Records from a collection
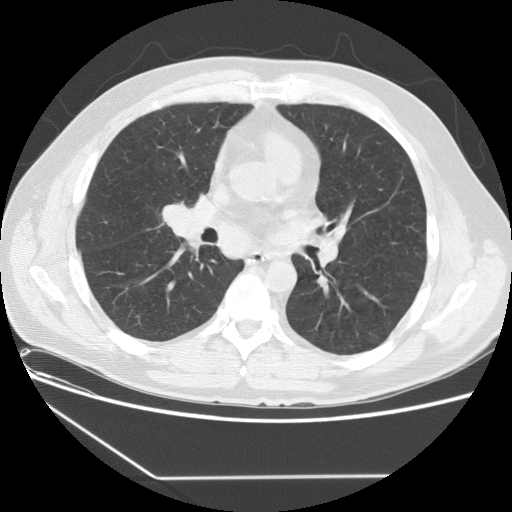
Low-dose screening chest CT, one axial slice; position 80 of 154 along the scan axis; reconstruction kernel STANDARD; lung window (W 1500 / L -600 HU); 512 × 512 image matrix, field of view 370 × 370 mm.
Structures marked on this image (manually delineated by an expert):
- lesion 1 (tumor, middle lobe of right lung): bounding box (x1, y1, x2, y2) in pixels: (162, 204, 200, 236)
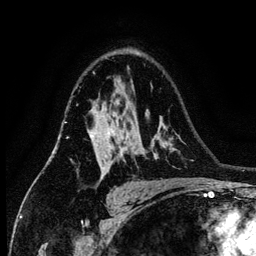
Breast MRI (dynamic contrast-enhanced), one axial slice. Position 89 of 134 along the scan axis. Cropped to one breast. Dynamic contrast-enhanced series, time point 2 of 6 at this slice position (early post-contrast). 3 T. TE 4.2 ms, TR 7.9 ms. 1.2 mm slice thickness. 256 × 256 image matrix, field of view 170 × 170 mm. Female patient.
Annotated regions visible in this slice (semi-automatic segmentation, software-assisted and operator-edited):
- enhancing-tissue mask used for the functional tumour volume (all voxels passing the contrast-enhancement thresholds inside the analysis volume; usually the tumour): bounding box (x1, y1, x2, y2) in pixels: (88, 112, 123, 159)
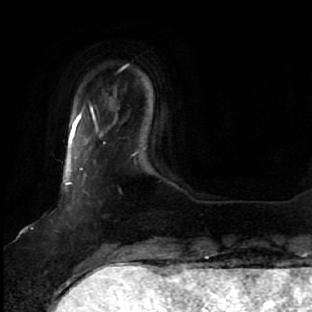
Breast MRI, one axial slice. Slice 4 of 64 in the series (ordered by position). Cropped to one breast. Dynamic contrast-enhanced series, time point 2 of 7 at this slice position (early post-contrast). 1.5 T. TE 2.5 ms, TR 5.4 ms. 2.5 mm slice thickness. 312 × 312 image matrix. Female patient.
Structures marked on this image (semi-automatically segmented with operator editing):
- enhancing-tissue mask used for the functional tumour volume (all voxels passing the contrast-enhancement thresholds inside the analysis volume; usually the tumour): bounding box <63,127,133,278> (left, top, right, bottom; pixels)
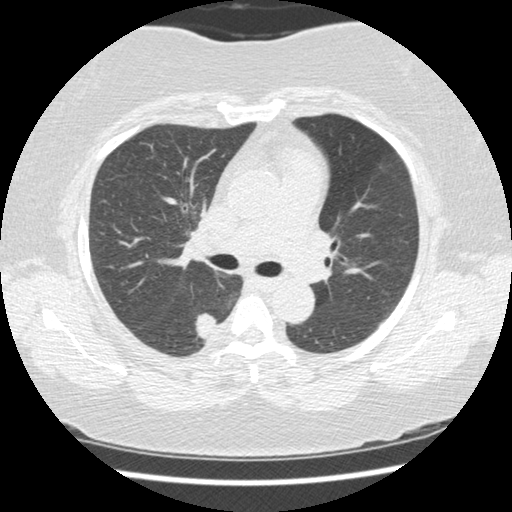
Chest CT (low-dose screening protocol), one axial image, second annual screen, lung window (W 1500 / L -600 HU), 1.25 mm slice thickness, 512 × 512 image matrix. Female, age 58 years at enrolment. Current smoker at enrolment.
Expert-annotated lung lesion, bounding box (x1, y1, x2, y2) in pixels: (189, 308, 229, 354). The exam's reader record, not a measurement of the box and not confirmed to be the same lesion: non-calcified nodule or mass ≥4 mm, right lower lobe, 15 × 15 mm, spiculated (stellate) margins, soft tissue attenuation, pre-existing on the prior screen: yes; interval growth: yes. Participant outcome: lung cancer diagnosed 21 days after this screen — adenocarcinoma, NOS, right lower lobe, stage IB (AJCC 6th edition), 15 mm at pathology.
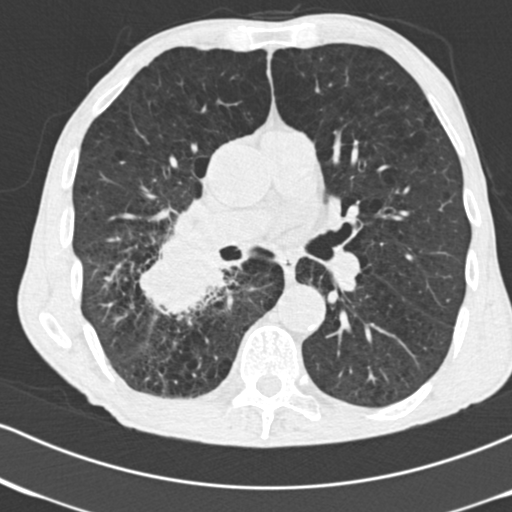
Axial slice from a low-dose chest CT screening exam. Second screening round (one year after baseline). Lung window (W 1500 / L -600 HU). 2 mm slice thickness. Standard (soft-tissue) reconstruction kernel (B30f). 120 kVp. 512 × 512 image matrix. Male participant, aged 64 years at enrolment.
Expert reader's lesion annotation, box from (x=131, y=230) to (x=239, y=330) px. Reader record for this screening exam (exam-level; its link to the box is not recorded): non-calcified nodule or mass ≥4 mm, 52 × 37 mm, spiculated (stellate) margins, soft tissue attenuation, pre-existing on the prior screen: no.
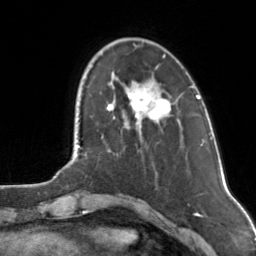
Breast MRI, one axial slice. Position 31 of 160 along the scan axis. Cropped to one breast. Dynamic contrast-enhanced series, time point 2 of 7 at this slice position (early post-contrast). 3 T. TE 1.7 ms, TR 4.6 ms. 1 mm slice thickness. 256 × 256 image matrix. Female patient.
Structures marked on this image (semi-automatic segmentation, software-assisted and operator-edited):
- enhancing-tissue mask used for the functional tumour volume (all voxels passing the contrast-enhancement thresholds inside the analysis volume; usually the tumour): bounding box (x1, y1, x2, y2) in pixels: (107, 85, 170, 126)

§ **WORK INSTRUCTION**: Repeat the records above exactly, from the first line through the line containing "112, 123, 159)", and leave out the pictures.

§ **COMPLETED EXERCISE**:
Low-dose screening chest CT, one axial slice; position 80 of 154 along the scan axis; reconstruction kernel STANDARD; lung window (W 1500 / L -600 HU); 512 × 512 image matrix, field of view 370 × 370 mm.
Structures marked on this image (manually delineated by an expert):
- lesion 1 (tumor, middle lobe of right lung): bounding box (x1, y1, x2, y2) in pixels: (162, 204, 200, 236)
Breast MRI (dynamic contrast-enhanced), one axial slice. Position 89 of 134 along the scan axis. Cropped to one breast. Dynamic contrast-enhanced series, time point 2 of 6 at this slice position (early post-contrast). 3 T. TE 4.2 ms, TR 7.9 ms. 1.2 mm slice thickness. 256 × 256 image matrix, field of view 170 × 170 mm. Female patient.
Annotated regions visible in this slice (semi-automatic segmentation, software-assisted and operator-edited):
- enhancing-tissue mask used for the functional tumour volume (all voxels passing the contrast-enhancement thresholds inside the analysis volume; usually the tumour): bounding box (x1, y1, x2, y2) in pixels: (88, 112, 123, 159)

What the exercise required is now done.